*PASSAGE PROVIDED*

________________________

Investors in housebuilders have had a roller-coaster ride over the last year or so. The share price of Britain’s largest volume builder, Barratt Developments (LSE: BDEV), started 2018 at 648p, but slumped 33% to a low of 434p by 17 December. However, it’s since rallied hard, climbing to 562p, helped by a warm reception for its half-year results yesterday.
Meanwhile, investors in medical devices group Smith & Nephew (LSE: SN), which put out its annual results this morning (also well-received by the market), have had a less tumultuous time. However, it’s the future I’m really interested in, and where these two FTSE 100 stocks could go from here. Do I think they could make or break your wealth in 2019?
Earnings outlook
There’s considerable uncertainty about the earnings outlook for Barratt. The table below shows City analysts’ earnings per share (EPS) forecasts for its current and next financial years, according to Reuters.
No. of analysts | EPS (mean) | EPS (high) | EPS (low) | |
Year ending June 2019 | 15 | 67.3p | 74.9p | 47.2p |
Year ending June 2020 | 15 | 68.6p | 81.8p | 33.1p |
As you can see, there’s extreme divergence in the range of projections. For fiscal 2020, the high estimate of 81.8p is 19% above the mean, while the low of 33.1p is 52% below. At the current share price, the price-to-earnings (P/E) ratio ranges from 6.9 (cheap) to 17 (expensive).

________________________

*INPUT DATA*
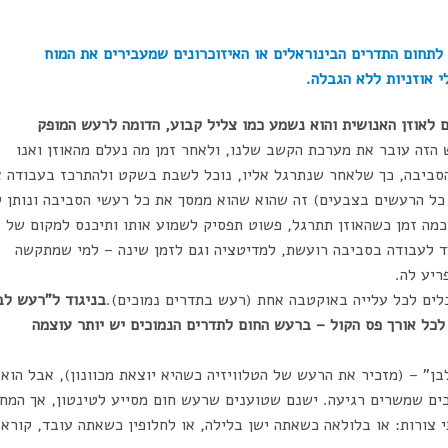
 לתחום התדרים הבינוראלים או האיזוכרונים שמעבירים את המוח
 אוזניות ללא הגבלה.
לאוזן האנושית והוא נשמע כמו צליל קבוע, הדומה לרעש המופק
הזה עובר את מערכת הקשב שלנו, ולאחר זמן מה נעלם מהאוזן ואנו
הסביבה, כך שלאחר שנתרגל אליו, נוכל לשבת בשקט ולהתרכז בעבודה א
 כל הרעשים בצבעים) זה שהוא שהוא ממסך את כל רעשי הסביבה ונותן ל
מה זמן כשהאוזן תתרגל, פשוט תפסיק לשמוע אותו ותיכנס למקום של
ועד לעבודה בסביבה רועשת, למדיטציה וגם לזמן שינה – למי שמתקשה
ריע לה.
בניגוד ל"רעש לב
כל אורך פס הקול – ברעש החום לתדרים הנמוכים יש יותר עוצמה
ן" – (מזכיר את הרעש של הטלוויזיה כשהיא יוצאת מכוונון), אבל הוא
מוכים שמשרים רגיעה. ישנם שטוענים שרעש חום מסייע לטינטון, אך המח
י צורות: או בלולאה כשאתה ישן בלילה, או לחלופין כשאתה עובד, קורא,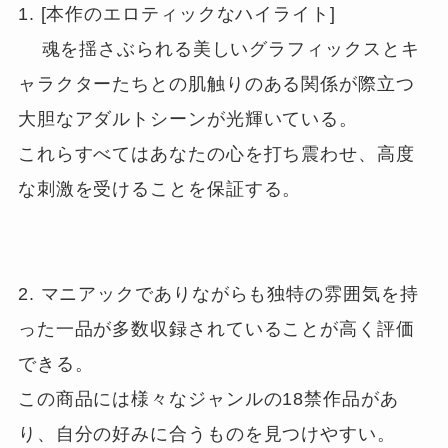
1. [本作のエロティックなハイライト]

    魂を揺さぶられる美しいグラフィックスとキ
ャラクターたちとの肌触りのある関係が際立つ
大胆なアダルトシーンが光輝いている。

これらすべてはあなたの心を打ち震わせ、高度
な刺激を受けることを保証する。

2. マニアックでありながらも独特の雰囲気を持
った一品が多数収録されていることが高く評価
できる。

この商品には様々なジャンルの18禁作品があ
り、自分の好みに合うものを見つけやすい。
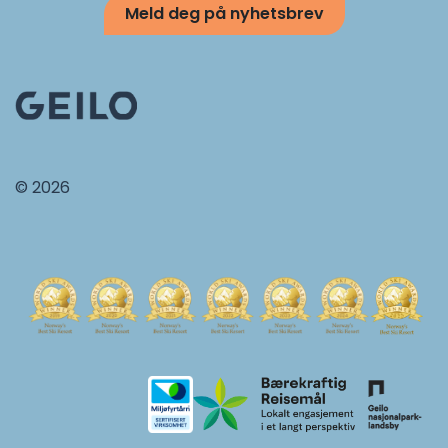
Meld deg på nyhetsbrev
© 2026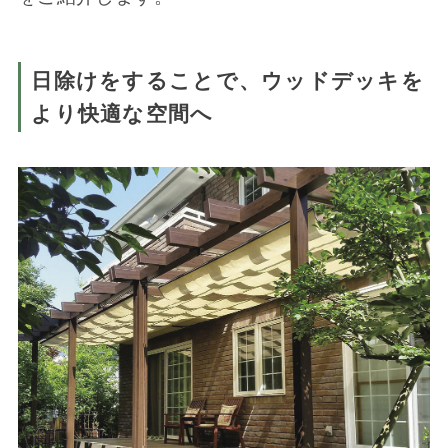
日除けをすることで、ウッドデッキを
より快適な空間へ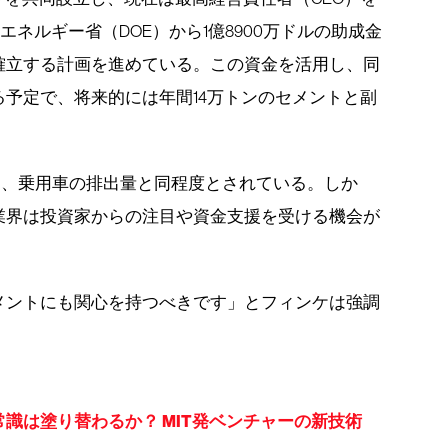
エネルギー省（DOE）から1億8900万ドルの助成金
確立する計画を進めている。この資金を活用し、同
予定で、将来的には年間14万トンのセメントと副
は、乗用車の排出量と同程度とされている。しか
業界は投資家からの注目や資金支援を受ける機会が
メントにも関心を持つべきです」とフィンケは強調
識は塗り替わるか？ MIT発ベンチャーの新技術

________________________

*TASK INSTRUCTIONS*
Continue the article on Barratt Developments and Smith & Nephew shares, starting right after its last sentence.

*EXERCISE RESULT*
Meanwhile, Barratt’s intended dividend returns (ordinary and special) of 44.2p (7.9% yield) for 2019 and 44.7p (8%) for 2020, are partly calculated with reference to the Reuters EPS mean.
Brexit
Bank of England governor Mark Carney warned last September that house prices could crash as much as 35% over three years in the event of a no-deal Brexit. If such a divorce were to trigger a crash, even the lowest EPS forecasts for Barratt, as well as the prospective dividend yields, would go out of the window. The shares would get hammered.
However, in the event of an orderly Brexit, I think the market would likely see the mean or upper-end EPS forecasts as reliable and the dividend as sustainable. The shares could continue to rally, although, as I’ve argued in a recent article, I think there’s a risk of a housing correction or crash — regardless of the Brexit outcome. This wold be due to unprecedented levels of consumer debt, and the world moving towards a phase of quantitative tightening and rising interest rates. Personally, I’m happy to avoid Barratt at this stage.
Stability and visibility
Unlike the notorious boom-and-bust housebuilding industry, healthcare tends to be a more stable sector through the ups and downs of economic cycles. Smith & Nephew today reported underlying revenue growth of 2% for its financial year ended 31 December. Underlying EPS rose 7% and the board increased the dividend by 3%.
Turning again to Reuters and City analysts’ forecasts, we find a marked difference to Barratt in terms of the range of EPS projections:
No. of analysts | EPS (mean) | EPS (high) | EPS (low) | |
Year ending December 2019 | 14 | $1.00 | $1.10 | $0.94 |
As you can see, the range is far narrower for Smith & Nephew, the extremes being just 10% above and 6% below the mean. This reflects the superior stability and earnings visibility of this international medical devices business.
At a share price of 1,500p, the P/E is between 17.6 and 20.6, while there’s a prospective dividend yield of 2%. I believe the company merits this premium valuation, and I rate the stock a ‘buy’.